According to the Coast Guard, while traversing the St. Lawrence River that night, winds were “approximately 30 knots, with waves as high as 1.5 metres during the rescue vessel’s transit to Marysville.”
“Ashore, Coast Guard radio operators in Prescott, Ont., and personnel at the Joint Rescue Coordination Centre in Trenton, Ont., played a key role in this rescue, coordinating and communicating with all parties involved (CCG, Wolfe Island fire, Frontenac [Paramedics]),” said Jeremy Hennessy, Communications Officer for the Canadian Coast Guard, pointing to the amount of teamwork and cooperation necessary for such a mission to take place.
“CCG crews train regularly to ensure emergency preparedness at all times. Emergencies happen in various types of weather and the elements are often not favourable,” Hennessy continued in an email to Kingstonist.
“The CCG has search and rescue stations across Canada – including nine in Ontario – to provide search and rescue services to those in need. Along with our partners, we assist people, vessels, and aircraft that are in imminent danger. Our main objective is to save 100 per cent of lives at risk. The rescue carried out by the Kingston search and rescue station is within regular operations for CCG. The crew was not pulled from other operations or duties to carry out this rescue.”

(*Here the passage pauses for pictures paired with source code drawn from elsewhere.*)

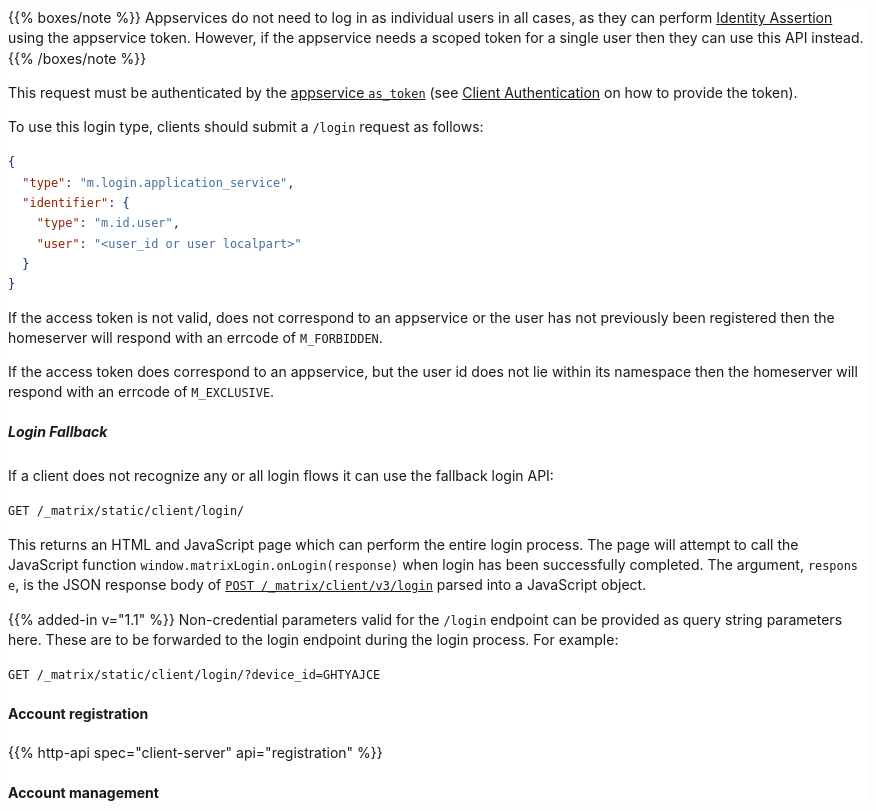 {{% boxes/note %}}
Appservices do not need to log in as individual users in all cases, as they
can perform [Identity Assertion](/application-service-api#identity-assertion)
using the appservice token. However, if the appservice needs a scoped token
for a single user then they can use this API instead.
{{% /boxes/note %}}

This request must be authenticated by the [appservice `as_token`](/application-service-api#registration)
(see [Client Authentication](#client-authentication) on how to provide the token).

To use this login type, clients should submit a `/login` request as follows:

```json
{
  "type": "m.login.application_service",
  "identifier": {
    "type": "m.id.user",
    "user": "<user_id or user localpart>"
  }
}
```

If the access token is not valid, does not correspond to an appservice
or the user has not previously been registered then the homeserver will
respond with an errcode of `M_FORBIDDEN`.

If the access token does correspond to an appservice, but the user id does
not lie within its namespace then the homeserver will respond with an
errcode of `M_EXCLUSIVE`.

##### Login Fallback

If a client does not recognize any or all login flows it can use the
fallback login API:

    GET /_matrix/static/client/login/

This returns an HTML and JavaScript page which can perform the entire
login process. The page will attempt to call the JavaScript function
`window.matrixLogin.onLogin(response)` when login has been successfully
completed. The argument, `response`, is the JSON response body of
[`POST /_matrix/client/v3/login`](#post_matrixclientv3login) parsed
into a JavaScript object.

{{% added-in v="1.1" %}} Non-credential parameters valid for the `/login`
endpoint can be provided as query string parameters here. These are to be
forwarded to the login endpoint during the login process. For example:

    GET /_matrix/static/client/login/?device_id=GHTYAJCE

#### Account registration

{{% http-api spec="client-server" api="registration" %}}

#### Account management
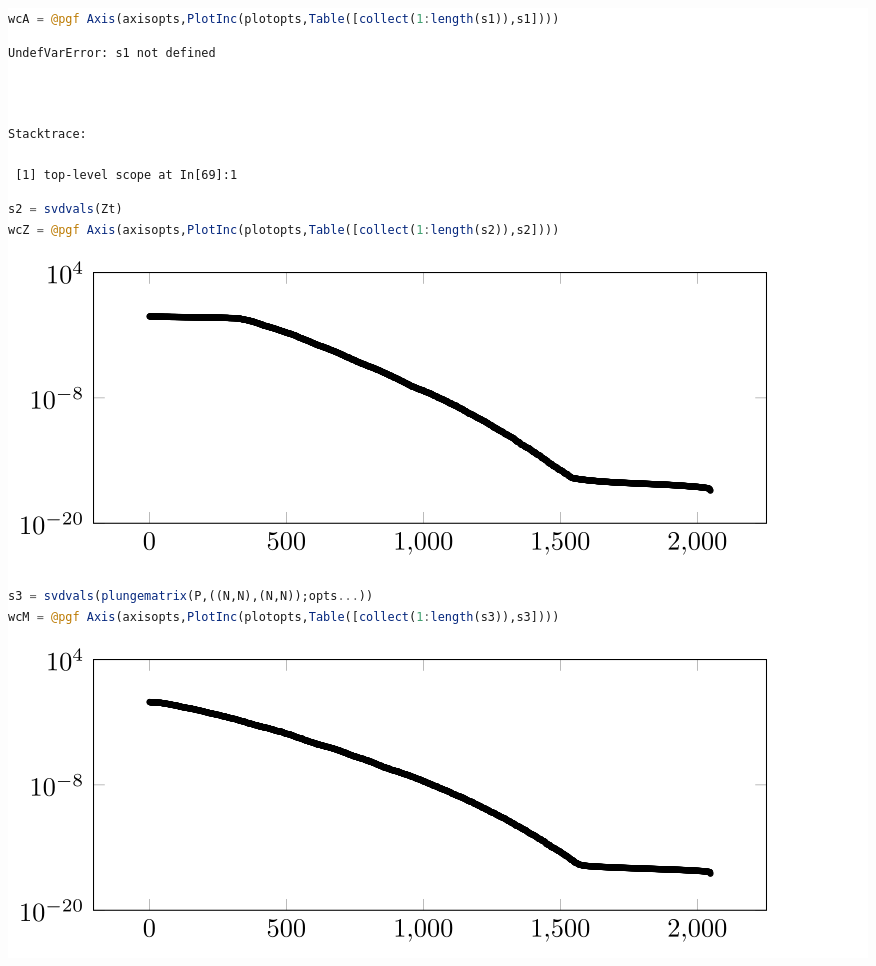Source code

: 



```julia
wcA = @pgf Axis(axisopts,PlotInc(plotopts,Table([collect(1:length(s1)),s1])))
```


    UndefVarError: s1 not defined

    

    Stacktrace:

     [1] top-level scope at In[69]:1



```julia
s2 = svdvals(Zt)
wcZ = @pgf Axis(axisopts,PlotInc(plotopts,Table([collect(1:length(s2)),s2])))
```




![svg](output_64_0.svg)




```julia
s3 = svdvals(plungematrix(P,((N,N),(N,N));opts...))
wcM = @pgf Axis(axisopts,PlotInc(plotopts,Table([collect(1:length(s3)),s3])))
```




![svg](output_65_0.svg)
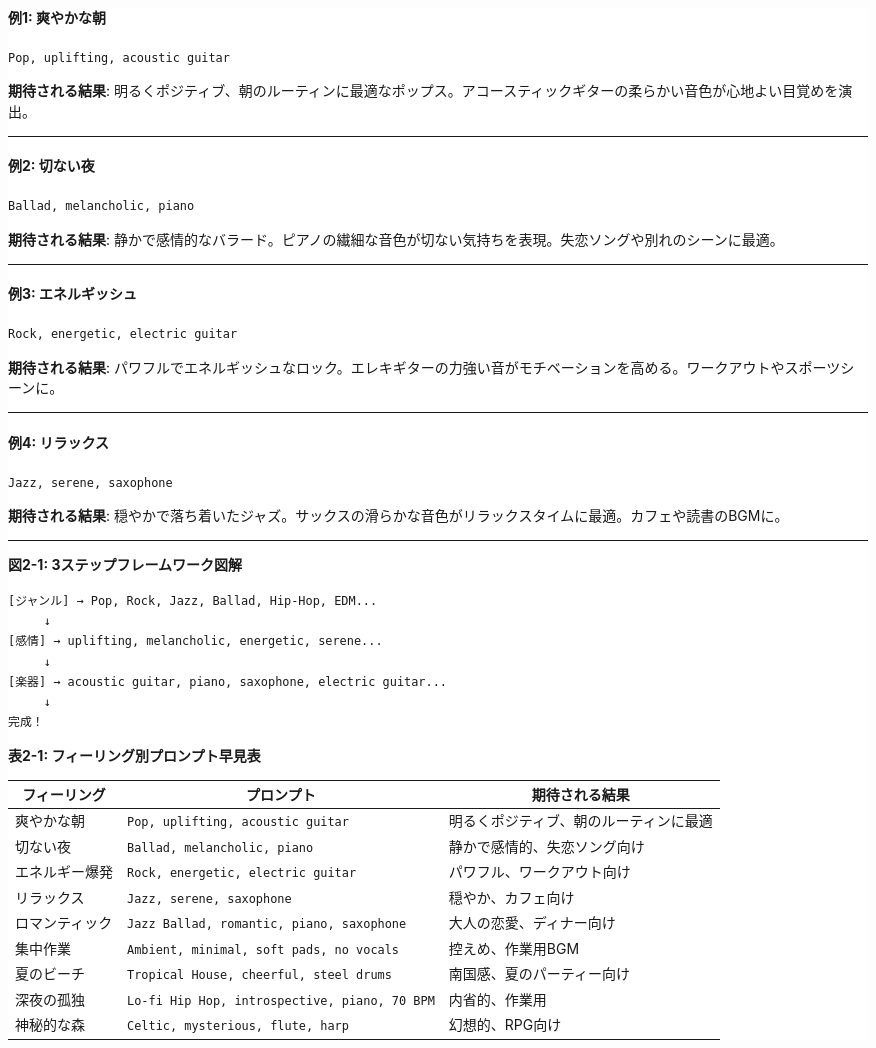 #### 例1: 爽やかな朝

```
Pop, uplifting, acoustic guitar
```

**期待される結果**: 明るくポジティブ、朝のルーティンに最適なポップス。アコースティックギターの柔らかい音色が心地よい目覚めを演出。

---

#### 例2: 切ない夜

```
Ballad, melancholic, piano
```

**期待される結果**: 静かで感情的なバラード。ピアノの繊細な音色が切ない気持ちを表現。失恋ソングや別れのシーンに最適。

---

#### 例3: エネルギッシュ

```
Rock, energetic, electric guitar
```

**期待される結果**: パワフルでエネルギッシュなロック。エレキギターの力強い音がモチベーションを高める。ワークアウトやスポーツシーンに。

---

#### 例4: リラックス

```
Jazz, serene, saxophone
```

**期待される結果**: 穏やかで落ち着いたジャズ。サックスの滑らかな音色がリラックスタイムに最適。カフェや読書のBGMに。

---

**図2-1: 3ステップフレームワーク図解**

```
[ジャンル] → Pop, Rock, Jazz, Ballad, Hip-Hop, EDM...
     ↓
[感情] → uplifting, melancholic, energetic, serene...
     ↓
[楽器] → acoustic guitar, piano, saxophone, electric guitar...
     ↓
完成！
```

**表2-1: フィーリング別プロンプト早見表**

| フィーリング | プロンプト | 期待される結果 |
|--------------|-----------|----------------|
| 爽やかな朝 | `Pop, uplifting, acoustic guitar` | 明るくポジティブ、朝のルーティンに最適 |
| 切ない夜 | `Ballad, melancholic, piano` | 静かで感情的、失恋ソング向け |
| エネルギー爆発 | `Rock, energetic, electric guitar` | パワフル、ワークアウト向け |
| リラックス | `Jazz, serene, saxophone` | 穏やか、カフェ向け |
| ロマンティック | `Jazz Ballad, romantic, piano, saxophone` | 大人の恋愛、ディナー向け |
| 集中作業 | `Ambient, minimal, soft pads, no vocals` | 控えめ、作業用BGM |
| 夏のビーチ | `Tropical House, cheerful, steel drums` | 南国感、夏のパーティー向け |
| 深夜の孤独 | `Lo-fi Hip Hop, introspective, piano, 70 BPM` | 内省的、作業用 |
| 神秘的な森 | `Celtic, mysterious, flute, harp` | 幻想的、RPG向け |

For their part, the Ministry of Transportation, again, pointed to staff shortages as the reason for continued disrupted services, despite the fact the service disruption in question was due to mechanical issues.
“There continues to be an industry-wide shortage of seafarers which has resulted in staffing challenges for all ferry service operations. MTO is actively recruiting for all its marine services positions and has reached out to local mariners,” said Aruna Aundhia, Senior Media Relations Advisor for the MTO.
“The ministry understands the impact of service disruptions to the public, apologizes for the inconvenience and is seeking long-term solutions to minimize further disruptions. We anticipate the new Wolfe Islander IV will alleviate some of these issues when it is put into service.”
It should be noted that the new ferry was scheduled to be in service by this point in 2022, however, as the docks to necessitate it are not yet completed, the new electric ferry remains in storage at this time.
For the purposes of “background only,” Aundhia explained that the mechanical issue with the Wolfe Islander III on the evening of Monday, Nov. 21, 2022, was due to the hydraulic cylinder that is required to raise the ramp at the dock not working. Aundhia further stated that it was Ministry staff who contacted the Coast Guard to request assistance, which is the “prearranged plan for emergency evacuation.”
“Once the emergency was cleared, a marine repair crew replaced the hydraulic cylinder and the ferry returned to service. Updates were provided via Twitter throughout,” said Aundhia.
According to sources that will remain anonymous, the patient requiring medical attention on Monday night is now safe and doing fine.